Há uns meses, o El Mundo descreveu a Grécia, ou a
administração pública da Grécia. À entrada de um hospital, quatro arbustos,
presume-se que belíssimos, estavam ao cuidado de 45 jardineiros. Um carro
oficial, presume-se que excelente, tinha 50 motoristas designados. Um lago seco desde 1930, presume-se que saudoso, possuía, e talvez ainda possua, uma
comissão nomeada para a sua preservação. Quarenta mil filhas solteiras de
antigos, e já falecidos, funcionários do Estado recebiam uma pensão vitalícia
de mil euros mensais (de agora em diante, a benesse termina aos 18 anos). Por
falar em mortos, as famílias de 4500 não informaram a Segurança Social e
continuam a desfrutar das reformas. Entre cabeleireiros, trompetistas e
apresentadores de televisão, existem 600 categorias profissionais que merecem a
classificação de "extenuantes", pelo que dispõem de aposentação
antecipada para os 50 (no caso das senhoras) ou os 55 anos (no caso dos
cavalheiros).
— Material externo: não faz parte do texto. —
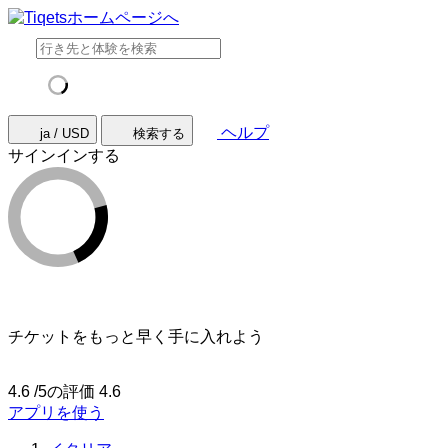
ヘルプ
ja / USD
検索する
サインインする
チケットをもっと早く手に入れよう
4.6 /5の評価
4.6
アプリを使う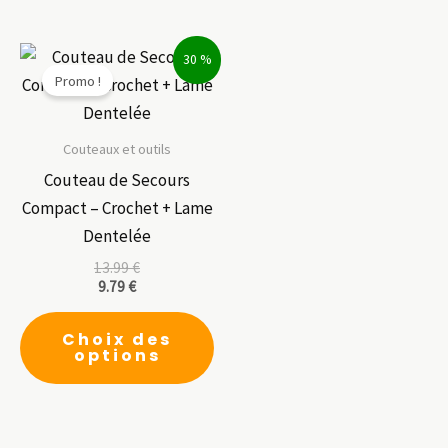
plusieurs
variations.
30 %
Les
Promo !
options
peuvent
être
Couteaux et outils
choisies
Couteau de Secours
sur
Compact – Crochet + Lame
la
Dentelée
page
13.99
€
9.79
€
du
Ce
produit
Choix des
produit
options
a
plusieurs
variations.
Um em cada quatro gregos não paga impostos. A dívida pública dos
gregos em peso ascendia, em Julho passado, aos 340 mil milhões de euros. Etc.,
um imenso etc.
Este monumento à racionalidade
contabilística, mantido a expensas alheias, viu-se perturbado com a inesperada
falência e a imposição externa de medidas de austeridade. Sem surpresas, o povo
não gostou das medidas e desatou a arrasar tudo o que lhe surgisse perla
frente. Se os tais arbustos do tal hospital não podem beneficiar dos 45
jardineiros, o povo prefere incendiar o hospital. Se a condução do tal carro
oficial fica ao cargo de, digamos, uns meros 20 motoristas, o povo opta por
transformar o carro em ferro-velho. Se o lago seco não é cuidado devidamente, o
povo escolhe reduzir a escombros o edifício mais à mão (demolir um lago, para
cúmulo vazio, é tarefa complicada). E por aí em diante.
Os media, por regra simpáticos
para com os oprimidos, chamam "confrontos" ao caos em roda livre que
se apoderou da Grécia: os confrontos que opõem uma horda empenhada na
devastação aos alvos da mesma (para já, a horda vence folgadamente). Mas nem os
media foram tão longe na simpatia quanto as 30 "personalidades" portuguesas que assinaram um documento de apoio aos gregos. Um cidadão incauto
tenderia a achar que os gregos, pelo menos os transtornados gregos da
"rua" local, precisam de juízo e, com frequência, da cadeia.
As "personalidades"
em causa discordam. Nas suas doutas opiniões, a violência em Atenas é uma
"luta" contra o "cortejo de sacrifícios". A alternativa aos
sacrifícios é uma "Europa solidária aos problemas sociais e aos direitos
das pessoas". Dito com franqueza, o pandemónio grego justifica-se até que
os países ricos da União voltem a patrocinar incondicionalmente as
idiossincrasias laborais dos indígenas. Nas entrelinhas, adivinha-se idêntica
receita para Portugal, cuja população deve irromper em fúria a fim de estimular
a solidariedade dos contribuintes alemães.
Não se percebe porque é que os
contribuintes alemães se hão de maçar demasiado com, no limite, a destruição do
Pártenon ou dos Jerónimos. Percebe-se que as "personalidades" citadas
não se prendam com trivialidades. De Vasco Lourenço a Boaventura Sousa Santos,
passando por D. Januário Torgal e Carvalho da Silva, nunca qualquer dos 30
subscritores se notabilizou pela lucidez. A excepção é o primeiro subscritor,
de sua graça Mário Soares, em tempos conhecido como o pai da democracia e hoje
misteriosamente empenhado em ser o respectivo coveiro.